¹ Research Division, Joslin Diabetes Center, Boston, MA 02215, USA; Department of Genetics, Harvard Medical School, Boston, MA 02115, USA; Harvard Stem Cell Institute, Cambridge, MA 02138, USA; Unit of Biotechnology, Graduate School of Integrated Sciences for Life, Hiroshima University, Higashi-Hiroshima, Japan; Hiroshima Research Center for Healthy Aging (HiHA), Hiroshima University, Higashi-Hiroshima, Japan.
² Research Division, Joslin Diabetes Center, Boston, MA 02215, USA; Department of Genetics, Harvard Medical School, Boston, MA 02115, USA; Harvard Stem Cell Institute, Cambridge, MA 02138, USA.
³ Research Division, Joslin Diabetes Center, Boston, MA 02215, USA; Department of Genetics, Harvard Medical School, Boston, MA 02115, USA; Harvard Stem Cell Institute, Cambridge, MA 02138, USA; Department of Food Science and Engineering, School of Agriculture and Biology, Shanghai Jiao Tong University, Shanghai, China.
⁴ Department of Cell Biology, Blavatnik Institute, Harvard Medical School, Boston, MA 02115, USA; Ludwig Center, Harvard Medical School, Boston, MA 02115, USA.
⁵ Meyer Cancer Center and Department of Pharmacology, Weill Cornell Medicine, New York, NY 10021, USA.
⁶ Meyer Cancer Center and Department of Pharmacology, Weill Cornell Medicine, New York, NY 10021, USA; Department of Microbiology and Molecular Genetics, Chao Family Comprehensive Cancer Center, School of Medicine, University of California Irvine, Irvine, CA 92617, USA.
⁷ Unit of Biotechnology, Graduate School of Integrated Sciences for Life, Hiroshima University, Higashi-Hiroshima, Japan; Hiroshima Research Center for Healthy Aging (HiHA), Hiroshima University, Higashi-Hiroshima, Japan.
⁸ Research Division, Joslin Diabetes Center, Boston, MA 02215, USA; Department of Genetics, Harvard Medical School, Boston, MA 02115, USA; Harvard Stem Cell Institute, Cambridge, MA 02138, USA. Electronic address: keith.blackwell@joslin.harvard.edu.

PMID: 39571580
DOI: 10.1016/j.molcel.2024.10.037

Abstract

Cellular growth and organismal development are remarkably complex processes that require the nutrient-responsive kinase mechanistic target of rapamycin complex 1 (mTORC1).
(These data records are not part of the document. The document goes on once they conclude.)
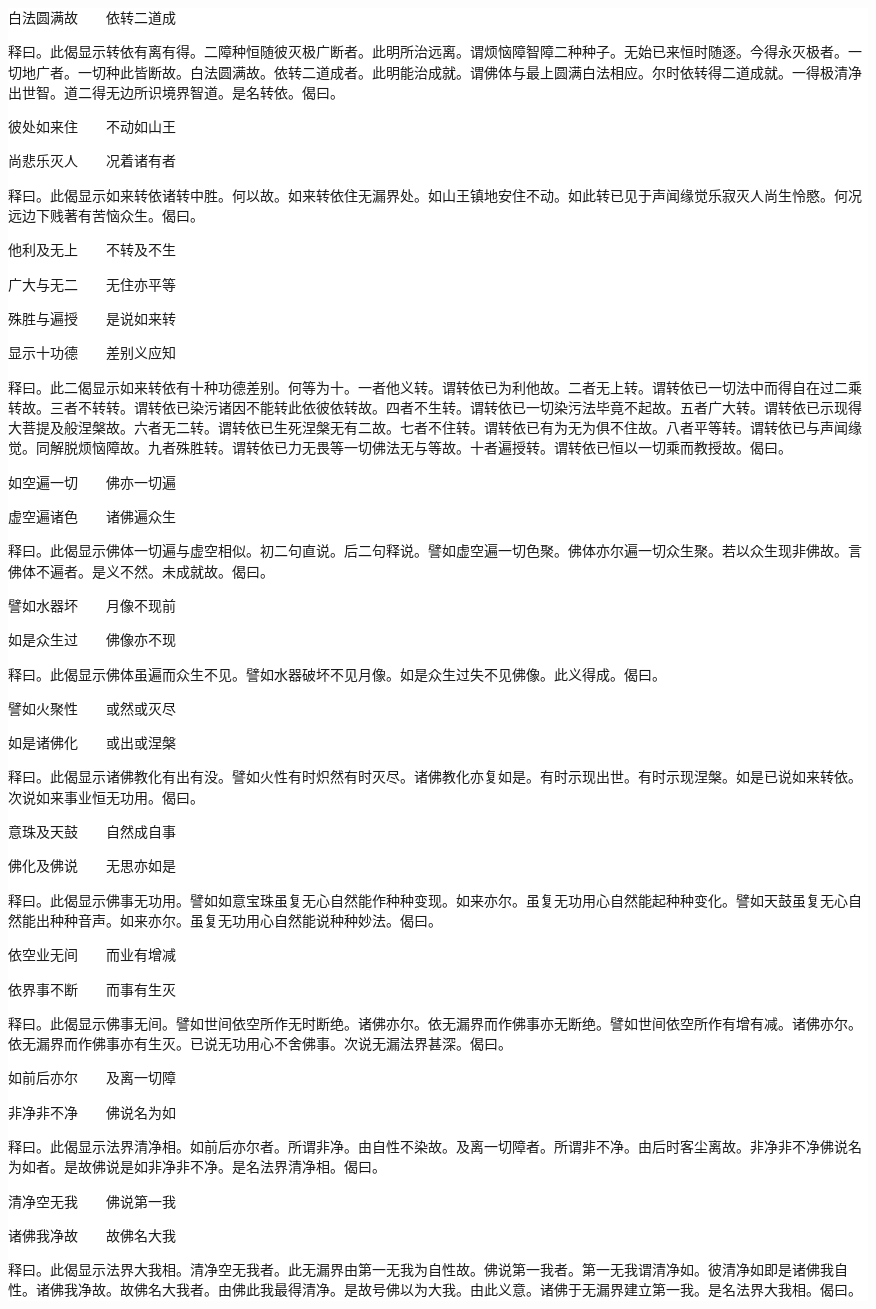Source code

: 白法圆满故　　依转二道成  

释曰。此偈显示转依有离有得。二障种恒随彼灭极广断者。此明所治远离。谓烦恼障智障二种种子。无始已来恒时随逐。今得永灭极者。一切地广者。一切种此皆断故。白法圆满故。依转二道成者。此明能治成就。谓佛体与最上圆满白法相应。尔时依转得二道成就。一得极清净出世智。道二得无边所识境界智道。是名转依。偈曰。  

彼处如来住　　不动如山王  

尚悲乐灭人　　况着诸有者  

释曰。此偈显示如来转依诸转中胜。何以故。如来转依住无漏界处。如山王镇地安住不动。如此转已见于声闻缘觉乐寂灭人尚生怜愍。何况远边下贱著有苦恼众生。偈曰。  

他利及无上　　不转及不生  

广大与无二　　无住亦平等  

殊胜与遍授　　是说如来转  

显示十功德　　差别义应知  

释曰。此二偈显示如来转依有十种功德差别。何等为十。一者他义转。谓转依已为利他故。二者无上转。谓转依已一切法中而得自在过二乘转故。三者不转转。谓转依已染污诸因不能转此依彼依转故。四者不生转。谓转依已一切染污法毕竟不起故。五者广大转。谓转依已示现得大菩提及般涅槃故。六者无二转。谓转依已生死涅槃无有二故。七者不住转。谓转依已有为无为俱不住故。八者平等转。谓转依已与声闻缘觉。同解脱烦恼障故。九者殊胜转。谓转依已力无畏等一切佛法无与等故。十者遍授转。谓转依已恒以一切乘而教授故。偈曰。  

如空遍一切　　佛亦一切遍  

虚空遍诸色　　诸佛遍众生  

释曰。此偈显示佛体一切遍与虚空相似。初二句直说。后二句释说。譬如虚空遍一切色聚。佛体亦尔遍一切众生聚。若以众生现非佛故。言佛体不遍者。是义不然。未成就故。偈曰。  

譬如水器坏　　月像不现前  

如是众生过　　佛像亦不现  

释曰。此偈显示佛体虽遍而众生不见。譬如水器破坏不见月像。如是众生过失不见佛像。此义得成。偈曰。  

譬如火聚性　　或然或灭尽  

如是诸佛化　　或出或涅槃  

释曰。此偈显示诸佛教化有出有没。譬如火性有时炽然有时灭尽。诸佛教化亦复如是。有时示现出世。有时示现涅槃。如是已说如来转依。次说如来事业恒无功用。偈曰。  

意珠及天鼓　　自然成自事  

佛化及佛说　　无思亦如是  

释曰。此偈显示佛事无功用。譬如如意宝珠虽复无心自然能作种种变现。如来亦尔。虽复无功用心自然能起种种变化。譬如天鼓虽复无心自然能出种种音声。如来亦尔。虽复无功用心自然能说种种妙法。偈曰。  

依空业无间　　而业有增减  

依界事不断　　而事有生灭  

释曰。此偈显示佛事无间。譬如世间依空所作无时断绝。诸佛亦尔。依无漏界而作佛事亦无断绝。譬如世间依空所作有增有减。诸佛亦尔。依无漏界而作佛事亦有生灭。已说无功用心不舍佛事。次说无漏法界甚深。偈曰。  

如前后亦尔　　及离一切障  

非净非不净　　佛说名为如  

释曰。此偈显示法界清净相。如前后亦尔者。所谓非净。由自性不染故。及离一切障者。所谓非不净。由后时客尘离故。非净非不净佛说名为如者。是故佛说是如非净非不净。是名法界清净相。偈曰。  

清净空无我　　佛说第一我  

诸佛我净故　　故佛名大我  

释曰。此偈显示法界大我相。清净空无我者。此无漏界由第一无我为自性故。佛说第一我者。第一无我谓清净如。彼清净如即是诸佛我自性。诸佛我净故。故佛名大我者。由佛此我最得清净。是故号佛以为大我。由此义意。诸佛于无漏界建立第一我。是名法界大我相。偈曰。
Anticipating that important mTORC1 functions remained to be identified, we employed genetic and bioinformatic screening in C. elegans to uncover mechanisms of mTORC1 action. Here, we show that during larval growth, nutrients induce an extensive reprogramming of gene expression and alternative mRNA splicing by acting through mTORC1. mTORC1 regulates mRNA splicing and the production of protein-coding mRNA isoforms largely independently of its target p70 S6 kinase (S6K) by increasing the activity of the serine/arginine-rich (SR) protein RSP-6 (SRSF3/7) and other splicing factors. mTORC1-mediated mRNA splicing regulation is critical for growth; mediates nutrient control of mechanisms that include energy, nucleotide, amino acid, and other metabolic pathways; and may be conserved in humans. Although mTORC1 inhibition delays aging, mTORC1-induced mRNA splicing promotes longevity, suggesting that when mTORC1 is inhibited, enhancement of this splicing might provide additional anti-aging benefits.

Keywords: C. elegans; SR proteins; development; gene expression; growth; human cell growth; longevity; mRNA splicing; mTORC1; metabolism; nutrient response.